Debtors of Celsius Network have presented the sale plan to the U.S. Bankruptcy Court of the Southern District of New York. The plan has the support of Celsius’ official unsecured creditors committee (UCC) and is part of the overall reorganization plan for the company’s retail platform and mining business.

The plan proposes a deal with NovaWulf that would allow the crypto lender to begin returning crypto assets to customers in June, if approved by the bankruptcy court and accepted by a majority of Celsius customers.

Under the plan, users of the crypto lender would receive a share of their liquid crypto stuck on the platform, including bitcoin and ether, according to the court filing. As per the latest reports, Celsius has a $1.2 billion hole in its balance sheet. 

The Debtors said they selected NovaWulf because it “provides the best method to distribute the Debtors’ liquid crypto assets and maximize the value of the Debtors’ illiquid assets through a new company run by experienced asset managers,” according to the filing.

“NovaWulf will make a direct cash contribution of $45-55mm to NewCo(1), furnish additional consideration to customers transacting on the NewCo platform to offset anticipated gas fees, and assume significant liquidation and winddown costs that would otherwise be incurred by the Debtors in a controlled liquidation of the Debtors’ business.”
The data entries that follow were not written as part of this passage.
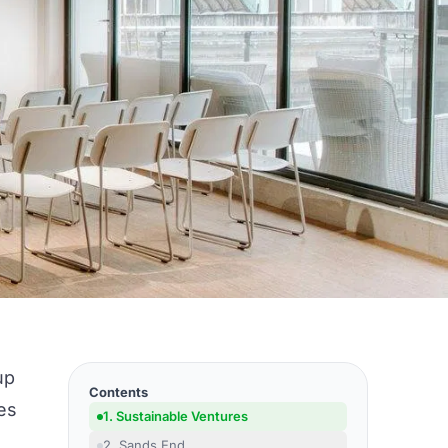
up
Contents
es
1. Sustainable Ventures
2. Sands End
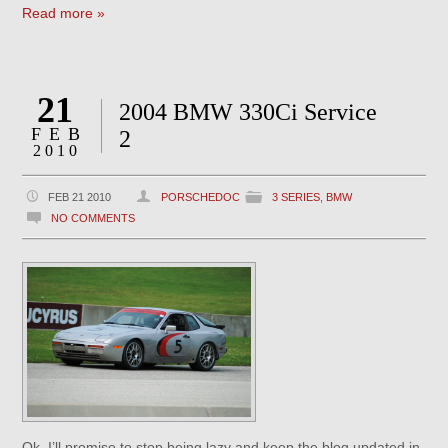
Read more »
21
2004 BMW 330Ci Service
FEB
2
2010
FEB 21 2010
PORSCHEDOC
3 SERIES
,
BMW
NO COMMENTS
Ok, I’ll promise to stop being lazy and keep the blog updated in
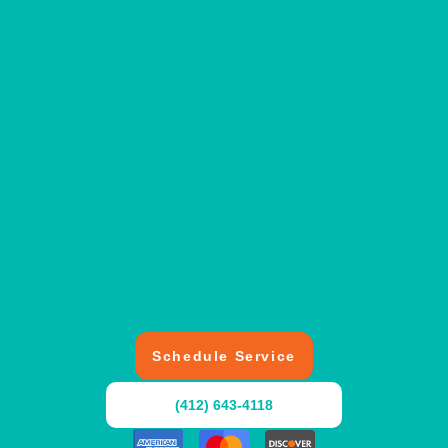
Schedule Service
(412) 643-4118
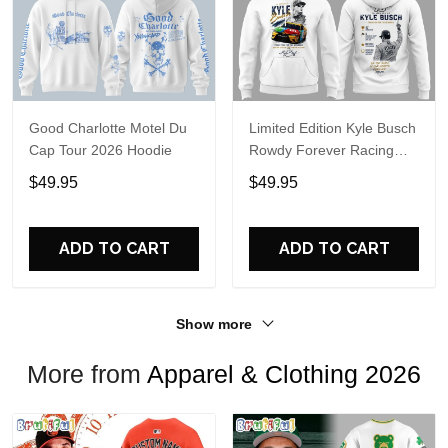
Good Charlotte Motel Du
Limited Edition Kyle Busch
Cap Tour 2026 Hoodie
Rowdy Forever Racing
Tribute Hoodie V4
$49.95
$49.95
ADD TO CART
ADD TO CART
Show more
More from
Apparel & Clothing 2026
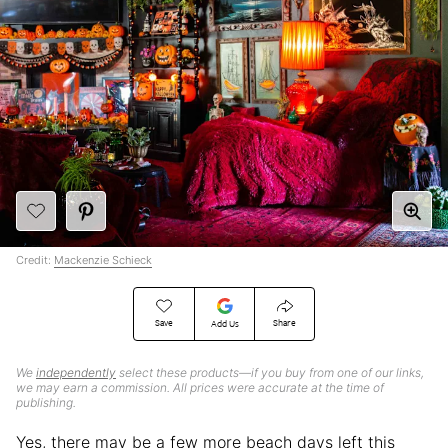
Credit:
Mackenzie Schieck
Save
Share
Add Us
We
independently
select these products—if you buy from one of our links,
we may earn a commission. All prices were accurate at the time of
publishing.
Yes, there may be a few more beach days left this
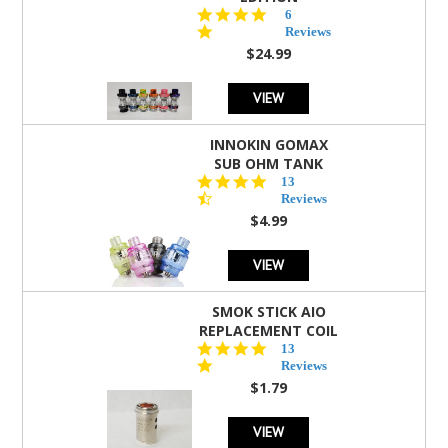
4.8
6
star
Reviews
rating
$24.99
VIEW
INNOKIN GOMAX
SUB OHM TANK
4.5
13
star
Reviews
rating
$4.99
VIEW
SMOK STICK AIO
REPLACEMENT COIL
5.0
13
star
Reviews
rating
$1.79
VIEW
The NewCo, a term used to describe a new company, especially one spun-off from an existing company, will be a public-reporting company fully owned by Earn creditors, all of whom will receive a significant distribution of liquid crypto. 

Specifically, the filing noted that a “convenience class” of creditors, those with claims less than $5,000 related to Celsius Earn Accounts, will receive 70% recovery of their funds in the form of a one-time payment in Bitcoin, Ethereum or the stablecoin USDC.

Celsius customers owed more than $5,000 will be allowed to reduce their claim to that amount to join the class, and creditors owed at least $1,000 can opt out of the class and receive a portion of yet-to-be-determined funds recovered for general Earn participants.

Celsius used Customer Funds to Buy CEL Tokens

Earlier this month, a report by Jenner & Block attorney Shoba Pillay, the bankruptcy court-appointed Examiner of Celsius, said that Celsius used customer funds to purchase and prop up the value of its native token CEL. 

The report also revealed that the company’s executives, including CEO Alex Mashinksy, were cashing out and dumping large volumes of their CEL holdings while placing “resting” orders to offset any price drops. 

New York’s attorney general has already sued Mashinsky for alleged fraud carried out during his time leading Celsius. The lawsuit alleges that he made false statements to investors about the soundness of Celsius’s financial condition, and then concealed its dire situation after losing hundreds of millions of dollars in risky investments.